- [Your task]:
Look down the entries below and report how many lines hold the string "CROSS"; write nothing else.

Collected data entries

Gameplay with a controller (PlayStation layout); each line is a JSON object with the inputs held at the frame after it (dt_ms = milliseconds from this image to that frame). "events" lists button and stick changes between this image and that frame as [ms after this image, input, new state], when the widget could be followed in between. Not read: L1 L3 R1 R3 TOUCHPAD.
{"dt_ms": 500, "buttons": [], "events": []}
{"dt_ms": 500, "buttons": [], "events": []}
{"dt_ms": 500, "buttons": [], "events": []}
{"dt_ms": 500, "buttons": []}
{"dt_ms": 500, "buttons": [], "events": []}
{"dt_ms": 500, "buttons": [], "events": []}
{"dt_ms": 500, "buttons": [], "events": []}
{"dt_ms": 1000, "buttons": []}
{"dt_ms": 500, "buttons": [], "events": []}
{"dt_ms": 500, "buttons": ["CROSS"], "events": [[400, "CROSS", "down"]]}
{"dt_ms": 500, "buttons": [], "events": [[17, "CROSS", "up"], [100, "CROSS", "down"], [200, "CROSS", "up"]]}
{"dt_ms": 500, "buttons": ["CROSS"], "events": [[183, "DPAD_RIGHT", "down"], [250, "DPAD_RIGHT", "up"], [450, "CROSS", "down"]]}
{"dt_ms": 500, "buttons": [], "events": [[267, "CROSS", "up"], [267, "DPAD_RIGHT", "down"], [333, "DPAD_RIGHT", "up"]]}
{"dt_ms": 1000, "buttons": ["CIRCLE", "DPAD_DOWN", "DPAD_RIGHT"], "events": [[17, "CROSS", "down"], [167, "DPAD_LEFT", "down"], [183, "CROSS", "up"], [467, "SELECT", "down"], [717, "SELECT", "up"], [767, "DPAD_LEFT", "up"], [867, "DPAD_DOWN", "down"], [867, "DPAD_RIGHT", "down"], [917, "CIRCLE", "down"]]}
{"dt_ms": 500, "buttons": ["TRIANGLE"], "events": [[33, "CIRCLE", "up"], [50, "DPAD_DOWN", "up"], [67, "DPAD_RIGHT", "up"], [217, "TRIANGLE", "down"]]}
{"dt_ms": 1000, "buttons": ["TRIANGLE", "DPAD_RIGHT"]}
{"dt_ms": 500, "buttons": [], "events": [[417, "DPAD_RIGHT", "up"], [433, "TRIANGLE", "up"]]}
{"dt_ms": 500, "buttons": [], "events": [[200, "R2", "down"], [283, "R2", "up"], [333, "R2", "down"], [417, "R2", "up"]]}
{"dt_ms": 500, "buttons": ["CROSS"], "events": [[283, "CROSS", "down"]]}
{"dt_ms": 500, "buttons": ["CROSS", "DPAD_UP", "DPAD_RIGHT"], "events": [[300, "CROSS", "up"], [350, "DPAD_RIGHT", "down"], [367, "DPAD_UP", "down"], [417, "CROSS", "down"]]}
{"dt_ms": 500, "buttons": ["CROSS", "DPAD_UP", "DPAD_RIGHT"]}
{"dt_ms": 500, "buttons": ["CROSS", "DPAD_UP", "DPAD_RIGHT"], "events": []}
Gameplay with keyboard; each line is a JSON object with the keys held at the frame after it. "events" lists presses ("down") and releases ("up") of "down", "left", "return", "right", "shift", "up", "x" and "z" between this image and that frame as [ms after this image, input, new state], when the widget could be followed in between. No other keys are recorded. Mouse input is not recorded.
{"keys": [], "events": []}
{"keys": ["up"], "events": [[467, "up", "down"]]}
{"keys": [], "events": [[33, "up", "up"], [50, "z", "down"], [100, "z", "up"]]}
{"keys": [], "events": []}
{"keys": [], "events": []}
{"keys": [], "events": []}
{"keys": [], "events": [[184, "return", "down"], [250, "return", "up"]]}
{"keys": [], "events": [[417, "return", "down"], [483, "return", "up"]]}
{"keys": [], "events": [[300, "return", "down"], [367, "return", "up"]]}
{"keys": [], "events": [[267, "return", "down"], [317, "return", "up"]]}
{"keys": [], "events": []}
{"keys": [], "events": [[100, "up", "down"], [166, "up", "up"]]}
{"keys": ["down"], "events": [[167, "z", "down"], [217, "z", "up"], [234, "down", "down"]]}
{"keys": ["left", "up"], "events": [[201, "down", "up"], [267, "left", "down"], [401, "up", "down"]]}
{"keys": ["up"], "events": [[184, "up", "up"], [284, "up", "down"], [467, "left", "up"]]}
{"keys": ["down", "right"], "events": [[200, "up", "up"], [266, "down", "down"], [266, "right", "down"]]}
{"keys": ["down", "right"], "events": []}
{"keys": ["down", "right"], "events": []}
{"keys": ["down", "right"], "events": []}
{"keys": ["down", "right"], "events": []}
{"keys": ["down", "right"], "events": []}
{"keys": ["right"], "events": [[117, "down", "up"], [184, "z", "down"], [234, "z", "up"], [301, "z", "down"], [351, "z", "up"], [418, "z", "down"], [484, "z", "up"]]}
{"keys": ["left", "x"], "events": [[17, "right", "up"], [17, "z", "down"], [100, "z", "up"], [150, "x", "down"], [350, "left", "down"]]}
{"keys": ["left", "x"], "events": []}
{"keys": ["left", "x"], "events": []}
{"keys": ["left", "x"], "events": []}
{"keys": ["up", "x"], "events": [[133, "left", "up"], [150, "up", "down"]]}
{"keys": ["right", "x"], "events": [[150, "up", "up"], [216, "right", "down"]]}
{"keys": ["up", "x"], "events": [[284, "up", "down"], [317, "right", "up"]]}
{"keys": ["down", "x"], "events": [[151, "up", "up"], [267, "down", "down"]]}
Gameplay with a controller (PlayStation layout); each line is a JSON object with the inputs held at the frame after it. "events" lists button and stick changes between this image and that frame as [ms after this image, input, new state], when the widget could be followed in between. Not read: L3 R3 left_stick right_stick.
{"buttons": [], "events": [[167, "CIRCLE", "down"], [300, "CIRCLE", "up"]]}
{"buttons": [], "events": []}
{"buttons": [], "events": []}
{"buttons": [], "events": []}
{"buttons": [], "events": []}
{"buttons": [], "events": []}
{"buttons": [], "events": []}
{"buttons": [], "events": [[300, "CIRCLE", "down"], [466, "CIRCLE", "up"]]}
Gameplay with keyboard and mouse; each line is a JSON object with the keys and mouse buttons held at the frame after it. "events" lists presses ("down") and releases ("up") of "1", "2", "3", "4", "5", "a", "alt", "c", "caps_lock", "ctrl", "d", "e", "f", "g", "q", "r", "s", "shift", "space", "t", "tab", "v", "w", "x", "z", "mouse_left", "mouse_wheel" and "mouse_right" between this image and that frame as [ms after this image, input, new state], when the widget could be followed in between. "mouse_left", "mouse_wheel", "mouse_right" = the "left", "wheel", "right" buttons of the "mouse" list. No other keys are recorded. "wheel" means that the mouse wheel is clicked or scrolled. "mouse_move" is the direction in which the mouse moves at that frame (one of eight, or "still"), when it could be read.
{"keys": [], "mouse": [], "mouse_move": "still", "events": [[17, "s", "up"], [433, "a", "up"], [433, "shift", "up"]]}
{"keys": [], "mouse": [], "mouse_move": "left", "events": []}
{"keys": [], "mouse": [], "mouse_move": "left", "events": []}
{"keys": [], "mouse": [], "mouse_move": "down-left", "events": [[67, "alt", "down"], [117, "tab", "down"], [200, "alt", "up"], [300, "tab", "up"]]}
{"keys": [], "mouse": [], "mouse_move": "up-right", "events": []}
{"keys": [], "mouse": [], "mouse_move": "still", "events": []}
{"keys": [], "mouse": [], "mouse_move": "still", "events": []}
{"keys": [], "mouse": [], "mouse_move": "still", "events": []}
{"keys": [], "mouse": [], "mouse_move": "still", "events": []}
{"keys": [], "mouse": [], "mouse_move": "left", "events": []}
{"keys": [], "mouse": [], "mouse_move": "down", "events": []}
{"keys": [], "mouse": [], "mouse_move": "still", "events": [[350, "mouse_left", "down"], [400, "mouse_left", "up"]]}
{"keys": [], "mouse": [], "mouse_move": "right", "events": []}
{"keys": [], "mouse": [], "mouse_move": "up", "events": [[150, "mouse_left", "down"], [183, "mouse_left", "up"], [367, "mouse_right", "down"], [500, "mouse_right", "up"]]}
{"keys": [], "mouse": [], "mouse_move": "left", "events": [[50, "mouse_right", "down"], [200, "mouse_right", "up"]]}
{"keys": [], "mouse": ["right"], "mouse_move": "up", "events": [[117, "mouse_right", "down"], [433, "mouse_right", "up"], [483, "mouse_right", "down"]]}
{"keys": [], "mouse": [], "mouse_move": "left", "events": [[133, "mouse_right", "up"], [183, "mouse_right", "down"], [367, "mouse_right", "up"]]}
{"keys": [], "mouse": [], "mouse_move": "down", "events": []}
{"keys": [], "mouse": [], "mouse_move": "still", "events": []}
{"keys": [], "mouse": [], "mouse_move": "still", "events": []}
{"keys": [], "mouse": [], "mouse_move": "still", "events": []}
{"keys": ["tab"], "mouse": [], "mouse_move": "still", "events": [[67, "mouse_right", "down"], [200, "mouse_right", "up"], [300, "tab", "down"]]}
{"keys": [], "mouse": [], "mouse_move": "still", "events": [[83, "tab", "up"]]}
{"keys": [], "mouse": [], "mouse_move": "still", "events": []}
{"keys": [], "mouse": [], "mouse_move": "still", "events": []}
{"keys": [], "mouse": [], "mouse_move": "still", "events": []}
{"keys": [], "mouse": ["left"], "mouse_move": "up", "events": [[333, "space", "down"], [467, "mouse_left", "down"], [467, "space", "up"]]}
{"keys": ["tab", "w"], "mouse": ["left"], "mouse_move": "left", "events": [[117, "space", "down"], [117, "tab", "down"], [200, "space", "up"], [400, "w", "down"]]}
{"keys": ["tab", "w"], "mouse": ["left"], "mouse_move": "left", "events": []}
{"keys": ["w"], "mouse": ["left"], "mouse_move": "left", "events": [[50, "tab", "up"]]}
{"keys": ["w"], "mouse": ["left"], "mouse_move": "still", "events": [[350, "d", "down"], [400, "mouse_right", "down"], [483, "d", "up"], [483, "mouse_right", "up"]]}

- [Exercise output]:
9